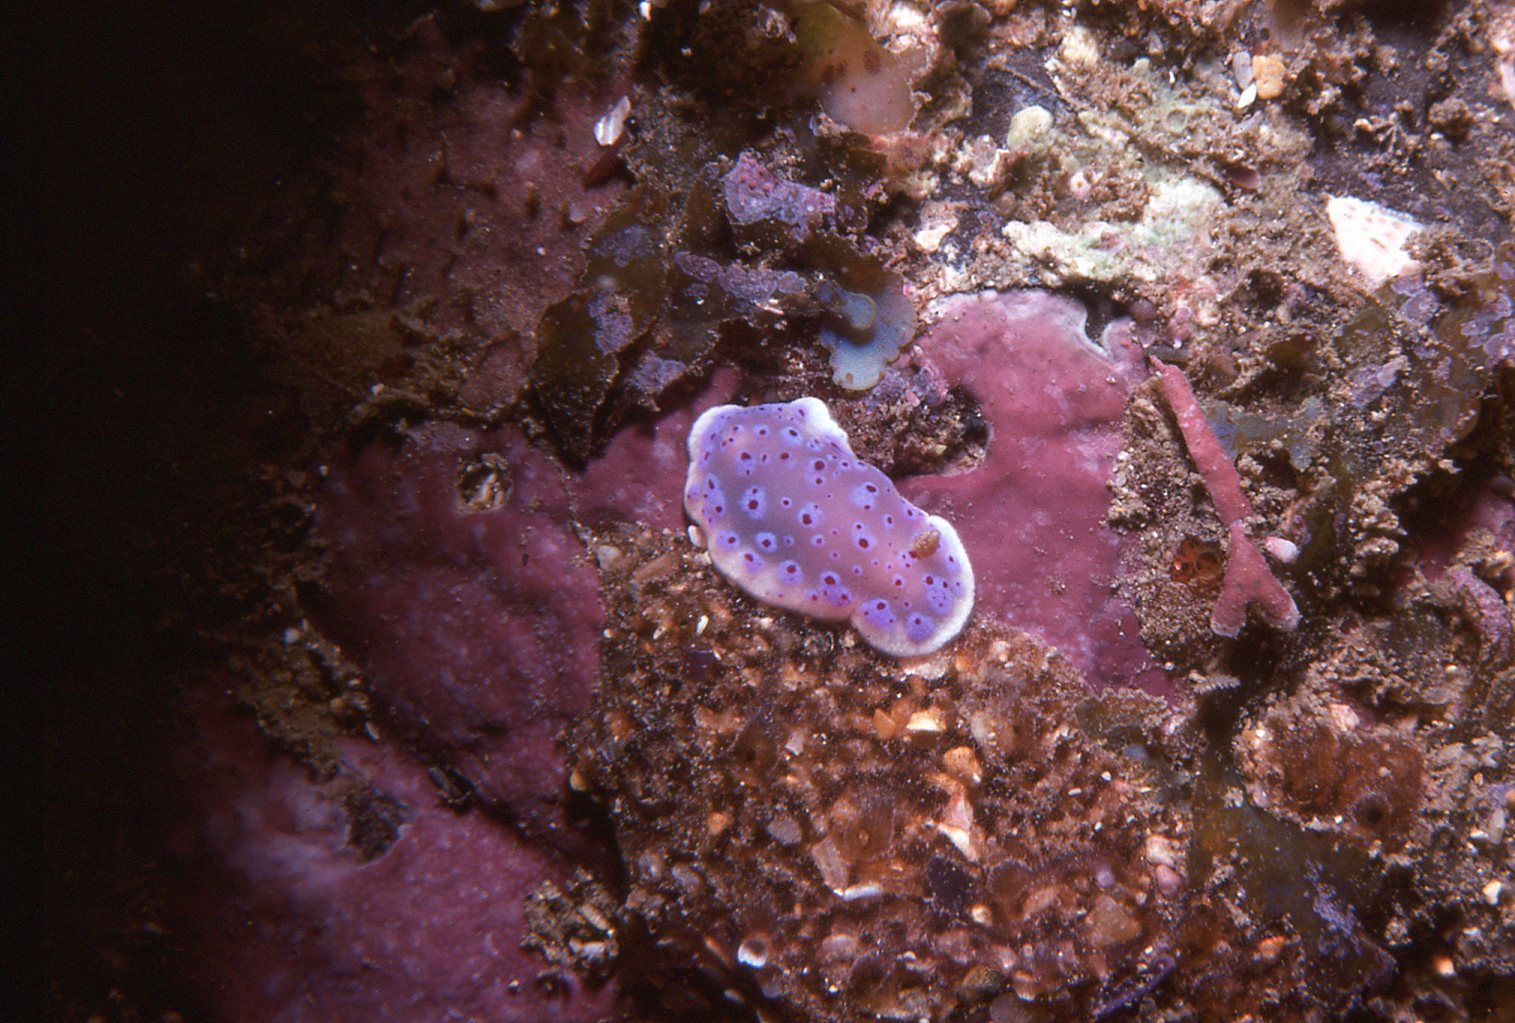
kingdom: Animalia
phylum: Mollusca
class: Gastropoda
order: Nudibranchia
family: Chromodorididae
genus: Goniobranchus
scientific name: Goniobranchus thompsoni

Given task> Copy the stretch from the line containing "phylum: Mollusca" through the end of the items, reproducing every line without change.

Answer for this exercise>
phylum: Mollusca
class: Gastropoda
order: Nudibranchia
family: Chromodorididae
genus: Goniobranchus
scientific name: Goniobranchus thompsoni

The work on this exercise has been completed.